Basic Principles of Good Photography

 

 

 

APERTURE AND DEPTH OF FIELD

When we refer to the “aperture” of a lens, we are speaking of an iris, similar to that in the pupil of an eye, that opens or closes to allow light to enter, striking the optic nerve and sending impulses to the brain that are converted to a visual image. A lens aperture works much the same, except it allows as much light to enter as we tell it to allow. Although our brains can automatically compensate for light or dark (a human with good vision is capable of seeing light as dim as a trillionth of a watt), if we tell the aperture to allow too much light for the ISO we’ve set the chip to record, the result will be an overexposure that the camera cannot compensate for.

A camera’s aperture is composed of thin metal blades that, when the shutter is actuated (and at any f-stop other than its widest), move together in less than a blink of an eye to form a circle corresponding to the chosen f-stop. After the chosen shutter speed has expired and the shutter has been closed, they move back to their zero position to wait for the next actuation. Unlike older irises, which were assembled by hand, Canon’s are created and assembled robotically, in a super-clean, in-house environment, assuring quality of design, construction, and control.

Throughout this book, you’ll see references to “opening up ” or “stopping down ” your lens. When a lens is opened up, the iris is enlarged, allowing more light to strike the sensor. But, as with so many mysteries of life, things work in reverse; opening up a lens means changing its value to a smaller number. Lenses are rated at their maximum, or fastest, f-stop, thus a lens with a maximum aperture of f1.2 is faster (will gather more light at its maximum aperture) than a lens with a maximum aperture of f2.8. When we shoot “wide open, ” it means we’re shooting at the lens ’ maximum aperture.

When we stop down a lens, less light strikes the sensor because we change the f-stop to a larger number. F22, for example, allows less light to reach the sensor than f16 because the circle is smaller.

Mathematically, when the aperture is opened up one full stop, the amount of light reaching the chip doubles. For example, changing the aperture from f11 to f8 doubles the amount of light falling on the chip and results in a one-stop overexposure, assuming that f11 would provide a correct exposure.

When the aperture is stopped down one full stop, the amount of light reaching the chip is cut in half. For example, changing the aperture from f11 to f16, assuming that f11 would provide a correct exposure, underexposes the image by one stop.

Shot at 1 stop.

Correct exposure.

One stop overexposed.

The area in front of and in back of the point of focus that appears sharp to our eyes is the image’s “depth of field ”. Stopping down the lens increases this area of apparent sharp focus, whereas opening up the lens diminishes it. The closer you are to your subject, and with an opened aperture, the less depth of field. This is useful when you want to isolate a subject against an otherwise cluttered or distracting background.

Shot at f2.8.

Shot at f22, but note how the smaller aperture increased the representation of wind blur.

Stated task: Please copy the photography text between "The area in" and "Shot at f2.8.", inclusive, renaming "background" to "backdrop".

Excerpted data:
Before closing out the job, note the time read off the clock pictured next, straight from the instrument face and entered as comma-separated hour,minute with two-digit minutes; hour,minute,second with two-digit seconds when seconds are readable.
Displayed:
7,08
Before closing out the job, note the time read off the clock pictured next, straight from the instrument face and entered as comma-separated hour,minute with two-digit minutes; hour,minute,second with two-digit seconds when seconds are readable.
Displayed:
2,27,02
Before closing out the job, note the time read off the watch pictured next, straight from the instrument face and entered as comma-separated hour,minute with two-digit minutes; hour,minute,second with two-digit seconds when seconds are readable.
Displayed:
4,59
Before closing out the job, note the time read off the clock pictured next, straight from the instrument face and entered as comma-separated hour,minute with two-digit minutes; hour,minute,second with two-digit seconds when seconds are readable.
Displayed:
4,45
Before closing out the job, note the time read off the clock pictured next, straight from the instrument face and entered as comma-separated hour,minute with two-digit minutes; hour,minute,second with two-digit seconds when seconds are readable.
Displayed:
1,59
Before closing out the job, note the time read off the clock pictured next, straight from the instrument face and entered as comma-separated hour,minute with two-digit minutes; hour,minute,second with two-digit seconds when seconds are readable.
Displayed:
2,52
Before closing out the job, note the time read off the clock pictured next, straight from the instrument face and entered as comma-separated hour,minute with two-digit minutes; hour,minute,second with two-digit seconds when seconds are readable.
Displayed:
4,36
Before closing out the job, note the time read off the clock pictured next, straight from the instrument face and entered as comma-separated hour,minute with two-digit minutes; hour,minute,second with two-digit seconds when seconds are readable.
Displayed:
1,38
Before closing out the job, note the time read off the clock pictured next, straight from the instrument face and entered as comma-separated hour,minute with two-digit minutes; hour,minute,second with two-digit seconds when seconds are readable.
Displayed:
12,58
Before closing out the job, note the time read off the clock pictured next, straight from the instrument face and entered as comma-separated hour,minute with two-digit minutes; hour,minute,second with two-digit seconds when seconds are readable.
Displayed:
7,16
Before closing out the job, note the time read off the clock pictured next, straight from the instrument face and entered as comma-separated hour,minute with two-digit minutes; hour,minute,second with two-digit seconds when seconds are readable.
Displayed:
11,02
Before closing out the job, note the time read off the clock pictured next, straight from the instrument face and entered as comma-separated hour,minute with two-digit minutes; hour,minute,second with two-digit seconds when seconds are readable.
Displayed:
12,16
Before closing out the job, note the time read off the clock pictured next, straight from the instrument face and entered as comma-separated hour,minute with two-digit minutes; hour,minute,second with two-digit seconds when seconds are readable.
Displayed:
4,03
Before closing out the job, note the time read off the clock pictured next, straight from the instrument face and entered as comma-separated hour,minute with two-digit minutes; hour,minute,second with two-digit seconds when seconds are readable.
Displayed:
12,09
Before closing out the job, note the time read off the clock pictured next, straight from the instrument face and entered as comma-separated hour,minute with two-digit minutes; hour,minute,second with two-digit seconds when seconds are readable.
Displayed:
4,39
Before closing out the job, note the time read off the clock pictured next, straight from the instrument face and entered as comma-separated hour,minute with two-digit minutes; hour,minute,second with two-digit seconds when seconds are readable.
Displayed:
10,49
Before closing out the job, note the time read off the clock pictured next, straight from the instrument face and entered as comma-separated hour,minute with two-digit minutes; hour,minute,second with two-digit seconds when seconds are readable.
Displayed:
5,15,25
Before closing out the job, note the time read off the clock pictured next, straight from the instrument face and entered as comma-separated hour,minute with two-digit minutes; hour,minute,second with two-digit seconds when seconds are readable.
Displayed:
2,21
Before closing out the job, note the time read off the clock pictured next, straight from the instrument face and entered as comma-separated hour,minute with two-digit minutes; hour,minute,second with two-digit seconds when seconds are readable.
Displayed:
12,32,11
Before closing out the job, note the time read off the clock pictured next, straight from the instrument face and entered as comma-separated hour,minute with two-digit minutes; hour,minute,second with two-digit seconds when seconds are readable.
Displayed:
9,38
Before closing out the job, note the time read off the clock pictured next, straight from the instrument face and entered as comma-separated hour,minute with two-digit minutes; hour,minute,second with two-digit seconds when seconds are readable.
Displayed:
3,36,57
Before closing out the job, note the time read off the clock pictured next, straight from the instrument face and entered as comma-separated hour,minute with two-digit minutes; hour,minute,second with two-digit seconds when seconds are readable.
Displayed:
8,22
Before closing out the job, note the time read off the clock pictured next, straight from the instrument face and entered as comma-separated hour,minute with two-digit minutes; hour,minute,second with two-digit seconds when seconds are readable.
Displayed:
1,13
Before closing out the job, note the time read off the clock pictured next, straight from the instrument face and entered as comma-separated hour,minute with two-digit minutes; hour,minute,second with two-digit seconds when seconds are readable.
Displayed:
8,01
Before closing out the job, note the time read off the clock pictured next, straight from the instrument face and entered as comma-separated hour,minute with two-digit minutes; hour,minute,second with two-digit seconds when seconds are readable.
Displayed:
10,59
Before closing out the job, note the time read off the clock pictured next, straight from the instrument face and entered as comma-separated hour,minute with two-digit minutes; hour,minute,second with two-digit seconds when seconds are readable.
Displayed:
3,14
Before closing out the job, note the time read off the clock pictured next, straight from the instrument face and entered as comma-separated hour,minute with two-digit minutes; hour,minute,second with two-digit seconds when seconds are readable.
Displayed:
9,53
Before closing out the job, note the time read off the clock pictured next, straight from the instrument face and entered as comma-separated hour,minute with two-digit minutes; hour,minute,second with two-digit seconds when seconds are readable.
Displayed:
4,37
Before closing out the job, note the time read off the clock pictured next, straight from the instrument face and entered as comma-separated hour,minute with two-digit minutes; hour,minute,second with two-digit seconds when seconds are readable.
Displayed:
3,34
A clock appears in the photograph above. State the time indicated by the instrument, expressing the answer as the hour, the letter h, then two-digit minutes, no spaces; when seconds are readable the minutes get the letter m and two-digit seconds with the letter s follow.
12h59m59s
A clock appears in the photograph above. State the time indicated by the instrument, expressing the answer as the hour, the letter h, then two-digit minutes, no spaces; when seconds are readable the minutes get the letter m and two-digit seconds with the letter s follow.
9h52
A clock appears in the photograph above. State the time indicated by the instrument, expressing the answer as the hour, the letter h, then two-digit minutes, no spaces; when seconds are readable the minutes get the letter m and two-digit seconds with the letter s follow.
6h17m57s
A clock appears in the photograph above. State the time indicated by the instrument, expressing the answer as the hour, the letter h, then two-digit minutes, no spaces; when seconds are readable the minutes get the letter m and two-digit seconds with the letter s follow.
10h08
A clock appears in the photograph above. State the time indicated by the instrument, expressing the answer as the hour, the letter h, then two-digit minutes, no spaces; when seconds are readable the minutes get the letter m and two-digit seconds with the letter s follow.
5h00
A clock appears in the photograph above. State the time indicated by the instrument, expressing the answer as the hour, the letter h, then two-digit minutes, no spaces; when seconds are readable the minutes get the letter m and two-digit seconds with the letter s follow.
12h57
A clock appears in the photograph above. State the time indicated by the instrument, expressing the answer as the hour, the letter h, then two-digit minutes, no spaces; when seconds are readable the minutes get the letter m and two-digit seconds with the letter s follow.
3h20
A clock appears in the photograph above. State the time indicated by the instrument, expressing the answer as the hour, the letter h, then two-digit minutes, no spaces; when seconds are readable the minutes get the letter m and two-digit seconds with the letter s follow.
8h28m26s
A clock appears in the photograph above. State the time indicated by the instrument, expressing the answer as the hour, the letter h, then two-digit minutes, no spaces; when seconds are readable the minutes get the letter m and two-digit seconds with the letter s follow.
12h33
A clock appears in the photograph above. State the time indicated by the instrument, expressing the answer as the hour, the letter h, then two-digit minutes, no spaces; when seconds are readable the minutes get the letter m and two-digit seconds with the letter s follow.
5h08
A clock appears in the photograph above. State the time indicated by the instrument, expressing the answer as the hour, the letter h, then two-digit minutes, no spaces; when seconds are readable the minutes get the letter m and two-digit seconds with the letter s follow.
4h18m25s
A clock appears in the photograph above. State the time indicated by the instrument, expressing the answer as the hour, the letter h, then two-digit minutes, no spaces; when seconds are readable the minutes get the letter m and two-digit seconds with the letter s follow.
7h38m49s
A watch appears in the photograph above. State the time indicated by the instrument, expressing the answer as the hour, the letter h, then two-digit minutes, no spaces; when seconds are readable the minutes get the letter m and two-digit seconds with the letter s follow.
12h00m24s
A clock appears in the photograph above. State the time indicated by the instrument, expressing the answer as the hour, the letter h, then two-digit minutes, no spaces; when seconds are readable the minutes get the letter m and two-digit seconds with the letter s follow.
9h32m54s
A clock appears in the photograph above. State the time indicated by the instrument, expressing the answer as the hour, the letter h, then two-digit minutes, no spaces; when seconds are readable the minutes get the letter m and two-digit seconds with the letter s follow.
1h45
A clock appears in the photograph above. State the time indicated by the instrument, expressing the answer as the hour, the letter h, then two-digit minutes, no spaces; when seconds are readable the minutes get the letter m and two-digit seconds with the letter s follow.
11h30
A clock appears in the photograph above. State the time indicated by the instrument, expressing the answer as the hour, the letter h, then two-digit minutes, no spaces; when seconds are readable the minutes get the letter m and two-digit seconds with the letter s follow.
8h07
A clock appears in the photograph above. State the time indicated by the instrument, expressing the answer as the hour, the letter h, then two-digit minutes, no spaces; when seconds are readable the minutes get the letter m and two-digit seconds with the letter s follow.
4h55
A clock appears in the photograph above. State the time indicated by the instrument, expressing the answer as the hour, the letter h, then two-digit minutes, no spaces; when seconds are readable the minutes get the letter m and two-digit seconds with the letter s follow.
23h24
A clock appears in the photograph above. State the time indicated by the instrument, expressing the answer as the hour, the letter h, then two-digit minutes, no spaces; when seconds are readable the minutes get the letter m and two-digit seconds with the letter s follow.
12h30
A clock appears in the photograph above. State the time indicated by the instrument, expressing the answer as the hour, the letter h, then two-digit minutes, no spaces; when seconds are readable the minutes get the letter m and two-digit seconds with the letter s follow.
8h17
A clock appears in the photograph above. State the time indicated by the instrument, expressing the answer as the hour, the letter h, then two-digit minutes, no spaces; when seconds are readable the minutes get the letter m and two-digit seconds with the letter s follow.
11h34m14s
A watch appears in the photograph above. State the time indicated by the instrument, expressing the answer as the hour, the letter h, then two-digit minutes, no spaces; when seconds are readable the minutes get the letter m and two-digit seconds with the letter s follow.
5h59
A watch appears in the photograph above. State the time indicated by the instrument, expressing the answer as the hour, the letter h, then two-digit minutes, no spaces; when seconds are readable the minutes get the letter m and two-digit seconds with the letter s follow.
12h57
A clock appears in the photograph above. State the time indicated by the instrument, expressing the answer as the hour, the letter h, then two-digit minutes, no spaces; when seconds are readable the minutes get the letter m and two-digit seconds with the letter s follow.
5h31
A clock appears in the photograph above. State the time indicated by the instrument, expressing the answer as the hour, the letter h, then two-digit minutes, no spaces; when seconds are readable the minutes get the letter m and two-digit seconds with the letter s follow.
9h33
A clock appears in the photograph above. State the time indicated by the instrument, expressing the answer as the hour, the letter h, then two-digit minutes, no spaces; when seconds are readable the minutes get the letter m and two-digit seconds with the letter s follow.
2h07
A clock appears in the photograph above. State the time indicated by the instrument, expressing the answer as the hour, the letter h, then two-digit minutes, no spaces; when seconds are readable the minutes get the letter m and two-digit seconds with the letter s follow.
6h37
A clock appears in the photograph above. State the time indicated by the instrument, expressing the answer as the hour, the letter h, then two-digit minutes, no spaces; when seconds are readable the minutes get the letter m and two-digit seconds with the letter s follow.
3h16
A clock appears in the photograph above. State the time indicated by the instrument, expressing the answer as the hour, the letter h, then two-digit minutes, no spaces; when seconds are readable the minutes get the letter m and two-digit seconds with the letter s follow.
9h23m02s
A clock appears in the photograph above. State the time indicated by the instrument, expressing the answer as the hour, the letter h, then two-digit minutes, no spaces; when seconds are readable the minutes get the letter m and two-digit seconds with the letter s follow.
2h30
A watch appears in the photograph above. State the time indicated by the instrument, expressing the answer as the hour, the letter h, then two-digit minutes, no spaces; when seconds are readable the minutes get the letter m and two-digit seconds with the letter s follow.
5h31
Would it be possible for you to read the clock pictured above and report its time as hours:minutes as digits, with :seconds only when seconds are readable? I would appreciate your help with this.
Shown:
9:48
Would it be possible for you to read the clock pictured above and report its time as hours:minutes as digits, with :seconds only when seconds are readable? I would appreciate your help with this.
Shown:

Written solution:
The area in front of and in back of the point of focus that appears sharp to our eyes is the image’s “depth of field ”. Stopping down the lens increases this area of apparent sharp focus, whereas opening up the lens diminishes it. The closer you are to your subject, and with an opened aperture, the less depth of field. This is useful when you want to isolate a subject against an otherwise cluttered or distracting backdrop.

Shot at f2.8.